Esterrefatto o Esterefatto?

Esterrefatto o Esterefatto? Ecco uno degli errori più frequenti che si possono commettere nella lingua italiana

Esterrefatto o Esterefatto?
Qui di seguito trovi la soluzione ad uno degli errori più diffusi della lingua italiana: Esterrefatto o Esterefatto?

Qual è il modo corretto?

La forma corretta è “Esterrefatto”

“Esterrefatto” è la forma corretta da utilizzare, mentre “Esterefatto” è considerato un errore. Questa parola è un aggettivo che varia secondo il genere e il numero del sostantivo a cui si riferisce: può essere esterrefatto, esterrefatta, esterrefatti, esterrefatte.

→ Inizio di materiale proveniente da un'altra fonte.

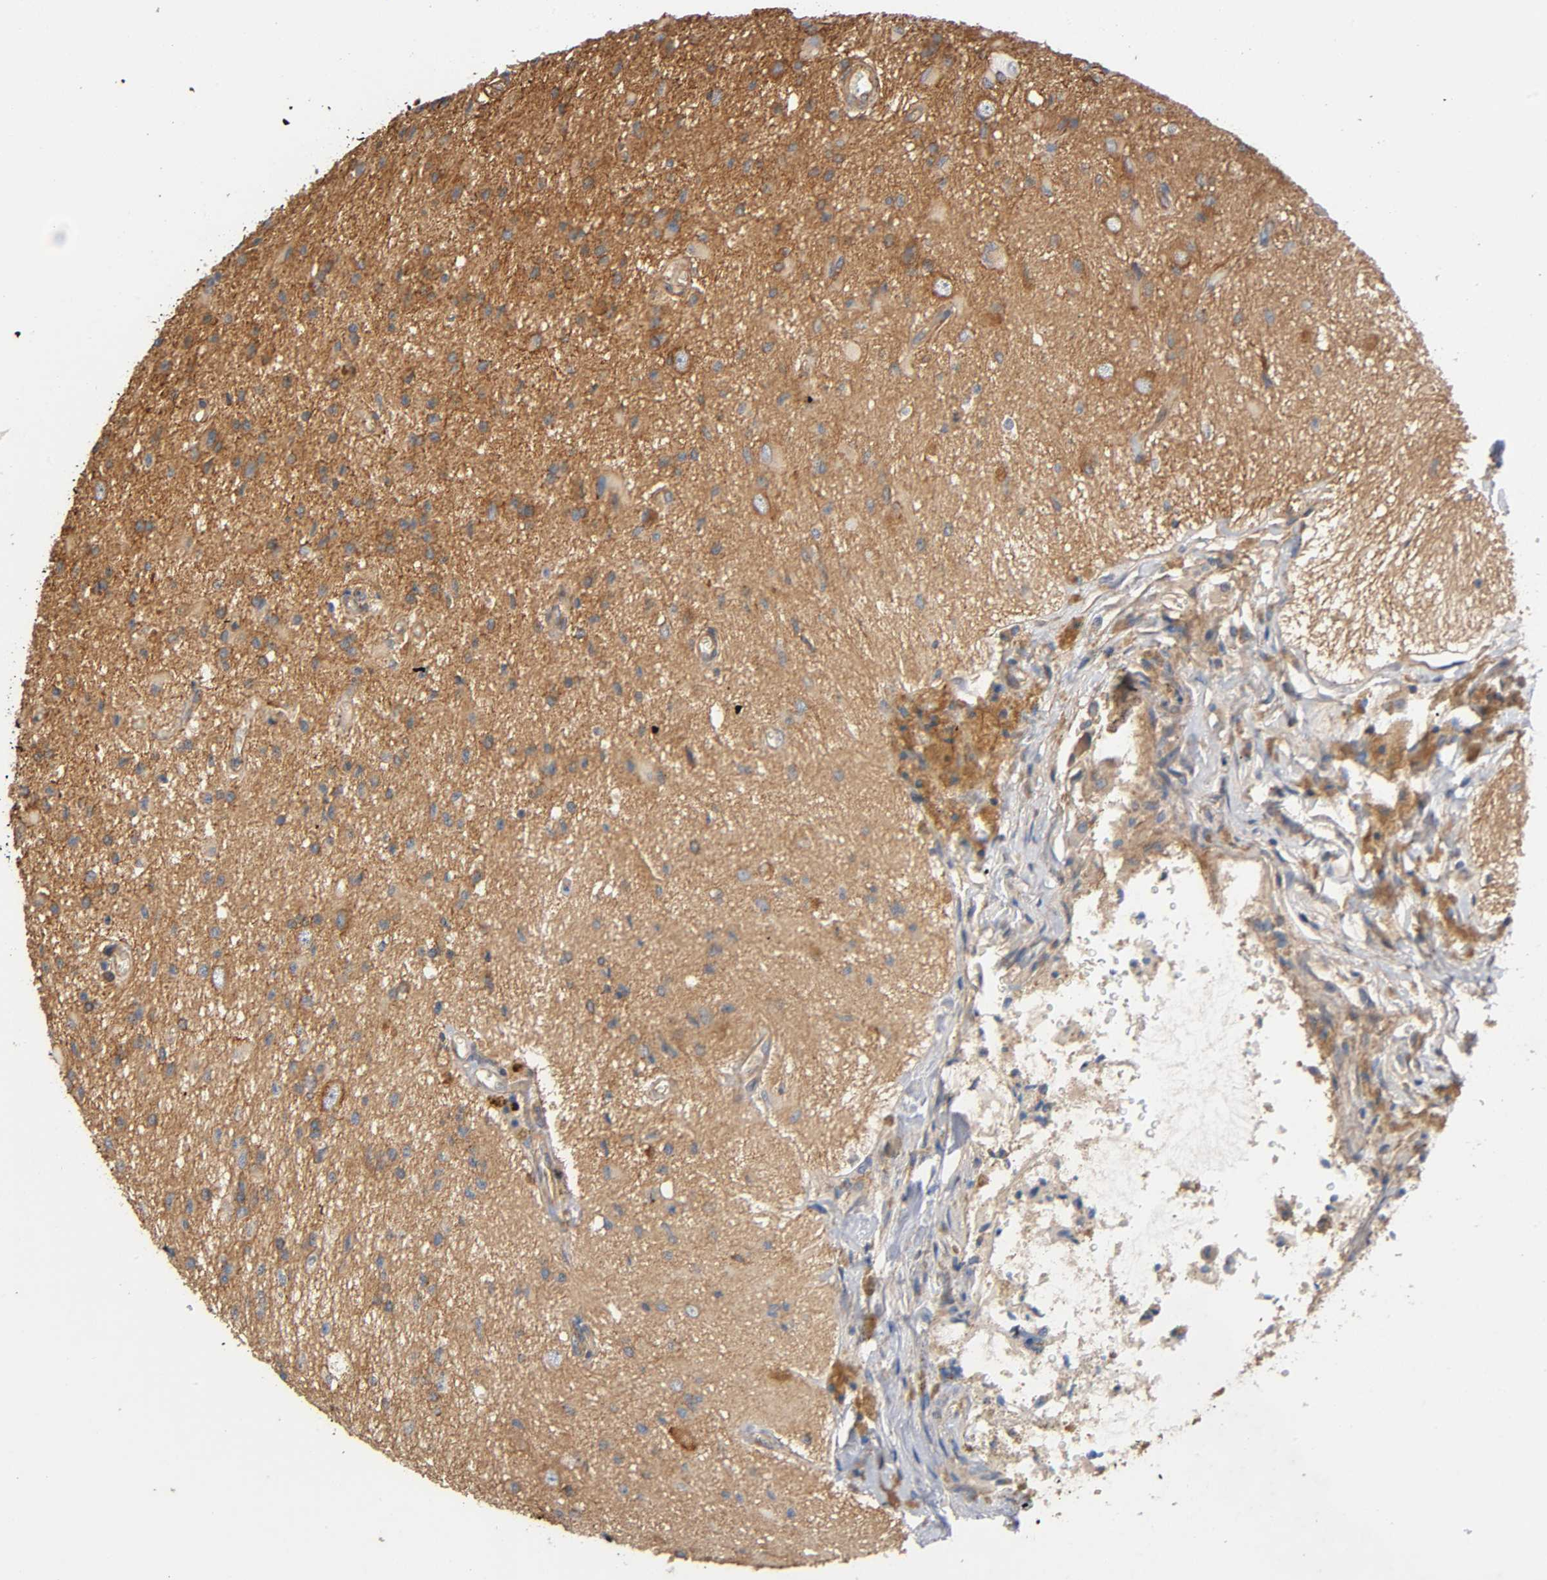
{"staining": {"intensity": "moderate", "quantity": "<25%", "location": "cytoplasmic/membranous"}, "tissue": "glioma", "cell_type": "Tumor cells", "image_type": "cancer", "snomed": [{"axis": "morphology", "description": "Glioma, malignant, High grade"}, {"axis": "topography", "description": "Brain"}], "caption": "Protein analysis of malignant glioma (high-grade) tissue displays moderate cytoplasmic/membranous staining in approximately <25% of tumor cells. The protein of interest is stained brown, and the nuclei are stained in blue (DAB (3,3'-diaminobenzidine) IHC with brightfield microscopy, high magnification).", "gene": "MARS1", "patient": {"sex": "male", "age": 47}}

L’origine di “Esterrefatto” risale al latino, derivando dalle parole “Factus” (tradotta come “fatto” in italiano) e “Exterrere” (che significa “spaventare” o “atterrire”). Chi è esterrefatto è quindi sorpreso o sconvolto da qualcosa di inaspettato, sebbene nel tempo il senso di terrore si sia attenuato, lasciando spazio a una forte sorpresa.

La doppia R in “Esterrefatto” è l’elemento distintivo corretto, e questa forma è quella che troverai nei dizionari italiani. È importante evitare “Esterefatto” poiché è considerato errato, nonostante sia ancora utilizzato erroneamente in alcuni contesti, come sui computer o nei messaggi.

Nel parlato, la pronuncia non sempre aiuta a distinguere la corretta forma scritta, ma nel testo scritto l’errore è evidente e può confondere i lettori. Per evitare errori, è consigliabile consultare un dizionario se hai dubbi. Altri sinonimi di “esterrefatto” includono “stupito”, “attonito”, “entusiasta” (nel senso di essere colpito positivamente), o “sorpreso”.

Mantenere la correttezza di “Esterrefatto” contribuisce a una scrittura più precisa e comprensibile in italiano, rispettando l’origine e l’evoluzione della lingua nel tempo.